I enter and sit on a cedar chest at the foot of the bed. Mom’s favorite blue and white floral quilt from our great grandmother lays folded over the bottom half of the mattress. It’s usually in the chest so it doesn’t get ruined. I’ve always hoped she would give it to me someday, yet here it is spread at Benji’s dirty feet.
“Mom spoiling you enough?” I tease, running one hand across the quilt’s stitching.
Benji grins. “There’s no such thing.” He tosses popcorn into his mouth.
“Whatever.” I steal a handful of popcorn. “So what’s the real scoop? What are you really doing here?”
“I told you.

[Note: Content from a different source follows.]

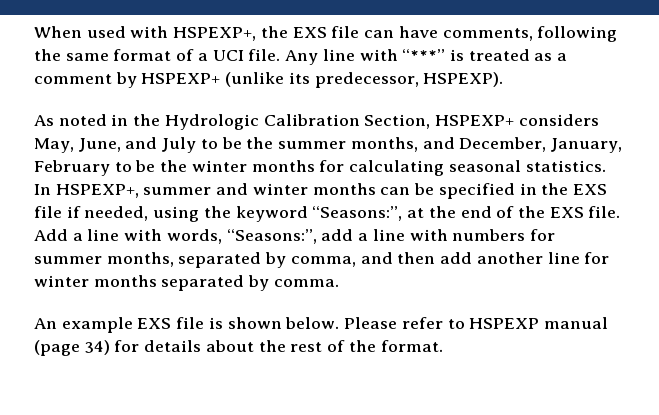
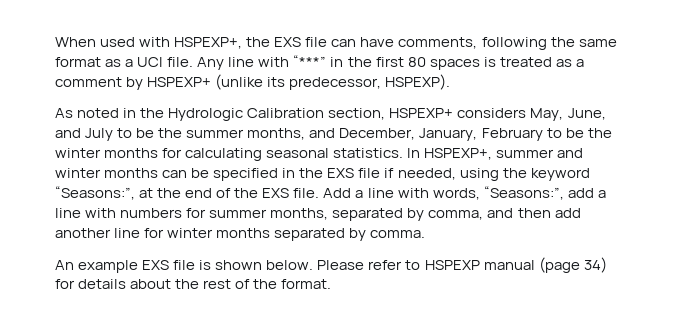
[176,49,195,61] of -> [105,59,122,67] as
(446, 55) none -> [330,57,480,70] in the first 80 spaces
[364,114,431,129] Section, -> [328,108,386,120] section,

Security.” He wipes his buttery hand on the quilt. “Get your own popcorn.”
I try to ignore the small grease spots on one of the white squares. “No, really.”
“Really.” He stares back at the television screen. The same news feed plays of the bird from earlier in the week, except there’s an added interview with an ornithologist who predicts the bleak odds for the sparrow in a foreign environment. “Honestly, the government doesn’t care if some people leave. That will help with overpopulation. They’re more concerned about what could come out.”
I hadn’t even thought of that. “But the holograms said the vertexes only work in one direction. You mean like if they’re totally lying?” My mind starts to swirl. I knew it was too
convenient. It’s the perfect cover. Wait, wait, wait, and then BAM. Alien invasion. Right when we get used to having the bizarre things around. “You think some futuristic army is going to pop out of the five hundred vertexes and start a war?”
“You never know.” He shoves a fistful of popcorn into his mouth. “You gonna freak out now?”
“No. Shut up.” A fluttering, dull pain gathers in my chest. “I can’t believe they think putting you as a guard is going to help save us.”
“Thanks for the vote of confidence.” He chews on a few more half-popped kernels. “Tomorrow,” he says. His face doesn’t move.
His ominous tone makes my insides curl. “Tomorrow, what?”
“Tomorrow it begins.”
“Aliens are coming?” I ask, half joking, half concerned after his last comment.
“Well, no. Not aliens. We don’t know all that,” he admits. “But let’s just say tomorrow the world as we know it may change.”
“That’s all you can give me?” The surface of my skin brims with negative energy.
“Tomorrow,” he repeats.
I stay up all night, even after taking Ativan. Freaking jerk. Benji and I do not mix well. We’re like water and oil. Or more like oil and fire. He knows how to make me burn, and he seems to enjoy it.
The following morning, August 18, Benji’s forecast rings true. The United Nations announces a change—they’ve lifted the stay on all vertexes within UN countries. We can decide for ourselves whether or not we want to step through to the other side. They warn that there are no guarantees either way, but they admit they must “allow for individual freedom.”
The choice is ours. The only catch: all vertexes will be monitored for safety, and they will keep track of those people who leave, “for world census purposes.” I wonder if they are telling the whole truth. I wonder if Benji even knows the whole truth. I scramble to write all the details into my journal.